■ TEXT BLOCK ■
(begin)

Failure to warn of the protruding pipes as a tripping hazard.
- The plaintiff contends that the defendant failed to warn the plaintiff in a timely fashion, with appropriate reinforcements, of the presence of the protruding pipes in the immediate vicinity of the area on the floor slab in which he was working.
- The defendant relies upon the obviousness of the risk and relevant cases. As said in O’Connor v Commissioner for Government Transport:
“It seems … fanciful to suppose that a warning or special instruction was demanded about so simple and obvious a matter requiring neither special skill or knowledge to decide and ordinarily be treated as a matter for the man doing the job.”
- Other statements of similar sentiment are seen in cases like McLean’s Roylen Cruises Pty Ltd v McEwan:
“It is not reasonable to expect that the employer of an experienced ‘worker’ should be obliged to warn him of a danger which is obvious, and of which he is in fact already fully aware, unless there is some circumstance that indicates that a warning is necessary…”
- The defendant also relies upon Raimondo v State of South Australia. In that case, the High Court considered a claim where the plaintiff, an experienced painter, was dismantling a trestle and a plank fell striking him in the head. He blamed his employer for failing to appropriately train him or otherwise warn him of the danger of a plank falling from a trestle onto his head. The court accepted that the practices used by the plaintiff and his co-worker were not entirely safe but noted that the risk of injury was not high. The court considered that an employer’s duty did not require it to provide instruction or warning to the plaintiff, an experienced painter, of the risks of activities he was carrying out. The court said:
“I cannot think that by giving two experienced painters the equipment to which I have referred and by requesting them to paint the ceiling of the corridor – a very simple and uncomplicated task – without further instruction or caution, the Respondent unreasonably exposed them to risk of injury. It is against common sense to say that the taking of reasonable care by an employer call for the giving of an elementary instruction or caution in relation to the slight, albeit evidence, possibility of injury which an imprudent mode of adjusting the trestles would entail.”

(end)

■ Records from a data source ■
(begin)

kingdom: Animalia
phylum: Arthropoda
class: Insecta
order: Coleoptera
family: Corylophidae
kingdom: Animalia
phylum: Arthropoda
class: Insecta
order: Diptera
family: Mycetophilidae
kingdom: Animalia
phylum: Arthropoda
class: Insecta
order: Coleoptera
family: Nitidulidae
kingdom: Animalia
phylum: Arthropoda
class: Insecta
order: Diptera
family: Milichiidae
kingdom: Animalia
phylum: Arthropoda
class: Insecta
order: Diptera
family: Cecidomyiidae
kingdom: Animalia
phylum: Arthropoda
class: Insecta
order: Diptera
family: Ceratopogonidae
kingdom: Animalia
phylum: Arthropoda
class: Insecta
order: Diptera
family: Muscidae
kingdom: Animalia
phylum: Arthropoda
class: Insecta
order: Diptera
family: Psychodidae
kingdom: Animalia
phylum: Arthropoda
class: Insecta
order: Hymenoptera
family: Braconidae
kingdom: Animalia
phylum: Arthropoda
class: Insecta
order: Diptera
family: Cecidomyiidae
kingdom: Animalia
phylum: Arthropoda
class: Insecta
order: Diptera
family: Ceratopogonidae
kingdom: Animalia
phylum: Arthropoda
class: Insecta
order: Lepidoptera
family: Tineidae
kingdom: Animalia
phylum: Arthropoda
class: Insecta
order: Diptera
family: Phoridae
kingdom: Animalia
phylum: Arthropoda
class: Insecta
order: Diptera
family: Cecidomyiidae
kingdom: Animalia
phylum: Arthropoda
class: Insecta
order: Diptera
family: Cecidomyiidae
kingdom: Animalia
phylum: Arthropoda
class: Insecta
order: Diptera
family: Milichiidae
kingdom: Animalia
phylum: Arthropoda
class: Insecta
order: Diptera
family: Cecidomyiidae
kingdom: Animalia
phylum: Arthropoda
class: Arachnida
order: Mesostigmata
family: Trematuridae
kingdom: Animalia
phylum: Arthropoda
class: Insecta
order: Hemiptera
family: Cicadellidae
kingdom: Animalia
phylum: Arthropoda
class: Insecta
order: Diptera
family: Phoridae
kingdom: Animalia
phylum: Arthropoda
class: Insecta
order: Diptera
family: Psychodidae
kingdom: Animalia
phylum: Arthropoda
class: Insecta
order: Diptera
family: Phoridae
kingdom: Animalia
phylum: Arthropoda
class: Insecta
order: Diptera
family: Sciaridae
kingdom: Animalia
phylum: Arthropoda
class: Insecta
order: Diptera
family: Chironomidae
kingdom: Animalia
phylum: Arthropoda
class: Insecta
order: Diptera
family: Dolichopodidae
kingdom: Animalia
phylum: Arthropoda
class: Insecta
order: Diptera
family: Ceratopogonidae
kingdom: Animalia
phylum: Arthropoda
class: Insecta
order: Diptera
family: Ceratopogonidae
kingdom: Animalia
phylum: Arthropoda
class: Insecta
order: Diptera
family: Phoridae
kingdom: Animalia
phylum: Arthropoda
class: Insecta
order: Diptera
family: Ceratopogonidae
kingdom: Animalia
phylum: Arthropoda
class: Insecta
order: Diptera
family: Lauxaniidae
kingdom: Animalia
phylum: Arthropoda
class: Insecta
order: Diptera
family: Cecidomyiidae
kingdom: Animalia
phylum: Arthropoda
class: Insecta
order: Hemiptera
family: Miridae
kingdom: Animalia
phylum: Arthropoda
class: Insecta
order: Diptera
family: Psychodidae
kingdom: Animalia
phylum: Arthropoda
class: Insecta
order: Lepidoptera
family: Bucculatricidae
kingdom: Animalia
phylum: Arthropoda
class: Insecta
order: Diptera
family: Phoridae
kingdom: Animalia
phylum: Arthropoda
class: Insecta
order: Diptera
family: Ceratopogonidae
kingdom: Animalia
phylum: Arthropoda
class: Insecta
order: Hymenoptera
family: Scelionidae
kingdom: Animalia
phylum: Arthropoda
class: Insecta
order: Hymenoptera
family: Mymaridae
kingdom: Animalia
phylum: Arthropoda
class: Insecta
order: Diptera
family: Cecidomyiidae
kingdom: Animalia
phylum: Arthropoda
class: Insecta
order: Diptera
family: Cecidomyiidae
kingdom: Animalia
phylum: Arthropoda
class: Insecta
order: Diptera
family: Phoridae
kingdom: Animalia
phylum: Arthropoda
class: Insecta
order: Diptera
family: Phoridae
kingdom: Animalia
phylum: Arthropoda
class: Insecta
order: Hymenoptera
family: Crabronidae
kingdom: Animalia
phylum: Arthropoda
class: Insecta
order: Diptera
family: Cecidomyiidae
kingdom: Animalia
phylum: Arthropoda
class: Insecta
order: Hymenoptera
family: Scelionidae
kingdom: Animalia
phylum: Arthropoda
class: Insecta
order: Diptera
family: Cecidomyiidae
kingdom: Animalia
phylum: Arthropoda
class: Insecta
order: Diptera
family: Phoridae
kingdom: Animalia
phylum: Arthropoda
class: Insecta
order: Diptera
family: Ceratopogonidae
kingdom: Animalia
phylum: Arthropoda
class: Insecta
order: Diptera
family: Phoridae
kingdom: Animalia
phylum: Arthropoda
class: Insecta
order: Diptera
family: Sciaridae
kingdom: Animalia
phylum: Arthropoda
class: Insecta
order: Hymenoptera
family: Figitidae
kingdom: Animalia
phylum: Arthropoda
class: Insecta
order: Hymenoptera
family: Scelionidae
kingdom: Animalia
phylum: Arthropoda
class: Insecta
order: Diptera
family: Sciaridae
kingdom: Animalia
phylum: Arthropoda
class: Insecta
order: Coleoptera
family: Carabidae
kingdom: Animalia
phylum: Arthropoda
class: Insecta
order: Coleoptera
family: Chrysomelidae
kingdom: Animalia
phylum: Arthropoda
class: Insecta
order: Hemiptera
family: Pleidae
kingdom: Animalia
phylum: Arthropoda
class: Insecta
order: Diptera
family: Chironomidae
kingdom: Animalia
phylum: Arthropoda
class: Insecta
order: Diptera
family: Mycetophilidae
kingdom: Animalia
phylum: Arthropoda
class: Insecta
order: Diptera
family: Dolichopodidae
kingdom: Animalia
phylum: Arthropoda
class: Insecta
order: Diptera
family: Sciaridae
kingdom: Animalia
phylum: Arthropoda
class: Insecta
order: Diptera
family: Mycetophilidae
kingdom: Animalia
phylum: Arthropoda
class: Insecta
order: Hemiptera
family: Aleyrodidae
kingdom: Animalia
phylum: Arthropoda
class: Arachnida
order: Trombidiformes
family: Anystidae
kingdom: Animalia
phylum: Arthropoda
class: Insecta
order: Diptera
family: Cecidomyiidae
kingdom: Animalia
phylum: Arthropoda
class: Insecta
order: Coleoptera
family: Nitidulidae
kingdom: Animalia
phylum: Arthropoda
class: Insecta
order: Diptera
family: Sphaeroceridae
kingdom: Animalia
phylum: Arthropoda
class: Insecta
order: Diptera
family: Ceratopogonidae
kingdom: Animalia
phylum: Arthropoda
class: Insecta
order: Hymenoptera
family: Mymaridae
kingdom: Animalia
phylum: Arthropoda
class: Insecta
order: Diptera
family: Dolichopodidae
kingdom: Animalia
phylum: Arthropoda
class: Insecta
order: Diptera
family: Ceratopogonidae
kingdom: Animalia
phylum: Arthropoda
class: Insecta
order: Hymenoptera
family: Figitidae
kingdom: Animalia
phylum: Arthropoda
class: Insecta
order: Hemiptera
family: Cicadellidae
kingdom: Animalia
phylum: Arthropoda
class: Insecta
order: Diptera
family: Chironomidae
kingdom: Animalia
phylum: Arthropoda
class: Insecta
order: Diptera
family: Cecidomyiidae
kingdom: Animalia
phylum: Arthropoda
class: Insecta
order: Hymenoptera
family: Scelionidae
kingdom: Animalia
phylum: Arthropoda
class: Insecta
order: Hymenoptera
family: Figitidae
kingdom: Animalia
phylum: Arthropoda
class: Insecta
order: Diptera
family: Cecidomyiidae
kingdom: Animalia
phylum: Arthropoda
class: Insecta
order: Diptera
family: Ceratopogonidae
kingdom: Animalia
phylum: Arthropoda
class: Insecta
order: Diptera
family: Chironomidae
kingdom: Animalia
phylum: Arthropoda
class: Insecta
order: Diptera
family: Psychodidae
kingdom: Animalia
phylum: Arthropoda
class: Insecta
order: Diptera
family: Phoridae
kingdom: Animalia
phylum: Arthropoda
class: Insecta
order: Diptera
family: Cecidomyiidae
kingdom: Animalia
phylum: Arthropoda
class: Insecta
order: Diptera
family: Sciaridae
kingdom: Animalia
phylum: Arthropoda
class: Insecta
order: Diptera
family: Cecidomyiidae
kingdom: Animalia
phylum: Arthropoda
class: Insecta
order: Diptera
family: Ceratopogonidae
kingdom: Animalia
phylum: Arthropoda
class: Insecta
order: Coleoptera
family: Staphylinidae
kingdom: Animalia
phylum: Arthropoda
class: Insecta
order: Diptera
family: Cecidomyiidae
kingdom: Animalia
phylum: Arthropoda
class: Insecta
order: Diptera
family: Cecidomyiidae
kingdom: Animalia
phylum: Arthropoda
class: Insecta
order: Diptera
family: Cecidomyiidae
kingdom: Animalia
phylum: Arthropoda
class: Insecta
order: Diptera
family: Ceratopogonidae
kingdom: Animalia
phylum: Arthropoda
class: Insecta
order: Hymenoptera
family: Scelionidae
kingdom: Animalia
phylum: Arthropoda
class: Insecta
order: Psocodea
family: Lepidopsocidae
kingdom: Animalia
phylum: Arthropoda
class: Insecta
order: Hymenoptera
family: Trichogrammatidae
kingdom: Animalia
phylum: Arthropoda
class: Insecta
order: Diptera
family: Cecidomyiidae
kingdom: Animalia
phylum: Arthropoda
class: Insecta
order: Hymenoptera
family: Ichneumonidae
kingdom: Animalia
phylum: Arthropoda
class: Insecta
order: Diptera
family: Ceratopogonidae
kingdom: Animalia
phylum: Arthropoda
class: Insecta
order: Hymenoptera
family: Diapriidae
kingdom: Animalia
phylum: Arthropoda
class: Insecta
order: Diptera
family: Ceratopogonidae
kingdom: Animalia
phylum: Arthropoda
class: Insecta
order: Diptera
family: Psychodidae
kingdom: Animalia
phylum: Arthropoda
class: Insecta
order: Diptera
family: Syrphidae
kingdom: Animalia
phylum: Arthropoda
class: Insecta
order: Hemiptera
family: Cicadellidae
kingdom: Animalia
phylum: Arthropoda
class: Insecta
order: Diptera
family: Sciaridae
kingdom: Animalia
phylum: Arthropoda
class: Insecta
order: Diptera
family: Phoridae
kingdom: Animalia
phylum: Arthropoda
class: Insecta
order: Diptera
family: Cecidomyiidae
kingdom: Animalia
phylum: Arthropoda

(end)

■ WRITTEN TASK 1 ■
According to the legal passage, what was the occupation of the plaintiff in Raimondo v State of South Australia?
■ WRITTEN TASK 2 ■
Echo the legal passage word for word, everything from "Failure to warn" down to "he was working.".
■ WRITTEN TASK 3 ■
Carry on the legal passage from its final sentence.

■ EXPECTED ANSWER 1 ■
He was an experienced painter.

■ EXPECTED ANSWER 2 ■
Failure to warn of the protruding pipes as a tripping hazard.
- The plaintiff contends that the defendant failed to warn the plaintiff in a timely fashion, with appropriate reinforcements, of the presence of the protruding pipes in the immediate vicinity of the area on the floor slab in which he was working.

■ EXPECTED ANSWER 3 ■
- This is a different case. I have found that in the circumstances, the protruding pipes did not present as an obvious risk, nor were they an incident of an unsafe work practice of a bricklayer such as the plaintiff; they were a feature of the workplace itself and did they involve some special skill or knowledge, or decision ordinarily for a bricklayer.
- The defendant generally points to the defendant’s Safe Work Method Statement, and the plaintiff’s acknowledgment of its content for commercial work, as well as his familiarity and experience with residential building sites. I do not accept that some general matters read and signed by the plaintiff suffices for appropriate job specific warnings in a residential setting.
- The defendant also relies on the plaintiff’s acceptance that almost all residential building slabs have pipes protruding and that did not need to be warned about them. He was also cognisant of the need to keep a tidy slab and being aware of his surroundings. While the plaintiff answered with his characteristic candour, a general warning about tidiness, surroundings and protruding pipes is inadequate. There is no evidence that the slab was of a standard house design such that past general warnings would have carried to that day. The duty relates to warnings or safety instructions for a slab design with pipes in the vicinity of a bricklayer’s work area.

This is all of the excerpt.